Çarşamba, Mart 02, 2022

BENİ TUZAKLARDA ARAMA

“Ama kitapların en içtenleri bile yalan söyler. Yaşamı çepe¬çevre kavrayacak sözcük ve deyimlerinin kısırlığı yüzünden, yaşamdan acemi olan kitaplarda, gerçeğin zayıf ve düz bir benzeri bulunur. Lucan gibiler, yaşama, yapısında bulunmayan ciddiyet, ağırbaşlılık ve meziyetler yüklerler; Petronius benzeri ötekiler, tam karşıtı, yaşamı olduğundan da hafife alarak, ağırlığı olmayan bir evrende, oradan buraya kolayca zıplatılan içi boş bir topa benzetirler. Ozanlar bizi çok fazla hırsı ve hoşluğu olan güzel, geniş bir evrene sürüklerler ama, bu evren bizimkisinden öylesine farklıdır ki yerleşmemiz olanak dışıdır. Gerçeği arı olarak inceleme yanlısı düşünürler ise, yaşamı bir yangının ya da havanın maddeyi dönüştürdüğü biçime dönüştürürler; indirgendikleri küller ya da kristaller arasında bildik bir kişi ya da gerçeğin bir nebzesine rastlayamayız. Geçmişi anlatmak için tarihçilerin önümüze sürdükleri kusursuz düzende, neden ve sonuçlar dizisi öylesine kesin, öylesine açıktır ki bir gerçeği tümüyle yansıtamazlar; maddenin direnci yokmuşcasına ölüyü yeniden biçimlerler. Plutarkhos'un bile İskender'in niteliklerini kapabileceğine inanmıyorum. Masalcılar ve erotik öykü uyduranlar, ancak sinekler için çekiciliği olan et parçalarını satan kasaplardır. Kitapsız bir dünyada mutlu olamam ama, tümünü kapsamadığı için, gerçek, kitaplarda bulunamaz.” Adorno / Minima Moralia

10’larca yıl sonra tekrar okuyup, sevmişken neden şimdi bir dolusu gibi sıkıcı bulduğumu düşünürken anladım: Geveze… Aforizma yazmayı beceremiyor… Ki harika aforizmasını da hatırlıyorum; bir dolu laftan sonra söylenmiş: “Bir insanı olduğu gibi kabul etmek, olabileceği insandan nefret etmektendir.”
(O burjuvanın bunu yaptığını söylüyor, sanki burjuva olmayan çok farklı: Daralt dediğim görüş açısı değil, paragraf!)
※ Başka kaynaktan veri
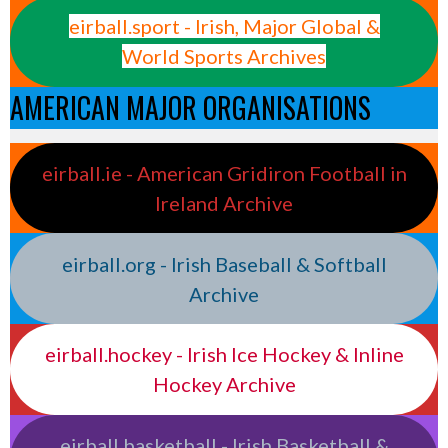
eirball.sport - Irish, Major Global &
World Sports Archives
AMERICAN MAJOR ORGANISATIONS
eirball.ie - American Gridiron Football in
Ireland Archive
eirball.org - Irish Baseball & Softball
Archive
eirball.hockey - Irish Ice Hockey & Inline
Hockey Archive
eirball.basketball - Irish Basketball &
Onu suçlayamam, aforizma yazmanın en büyük edebiyat-düşünce becerisi olduğu henüz kabul edilmemişti o zamanlar.

Aynen bu zamanlar gibi…

Yazılması zor çünkü, şiirin amaçladığı şeyi saçmalığa düşmeden başarmak lazım…

Güzel bir örnek vereyim yine de kitaptan, aforizmasını yazmaya belki de gerek olmayan (denemek lazım ama yine de):

“Hakikat için geçerli olan mutluluk için de geçerlidir: Kişi ona sahip olmaz, onun içinde olur. Aslında sarmalanmış olma duygusundan başka bir şey değildir mutluluk: Annenin içindeki o ilk sığınağın sonraya kalmış imgesi. Ama işte bu yüzden, mutlu kişi hiçbir zaman mutluluğunun farkında olamaz. Mutluluğu görebilmek için dışına çıkması, demek yeni doğmuş gibi olması gerekir. Mutluyum diyen yalan söylüyor ve mutluluğa başvurmakla ona karşı suç işliyordur. Ancak mutluydum diyen kişi sadıktır mutluluğa. Bilincin mutlulukla tek ilişkisi şükrandır: Hiçbir şeyle kıyaslanamayacak haysiyeti de oradan gelir.”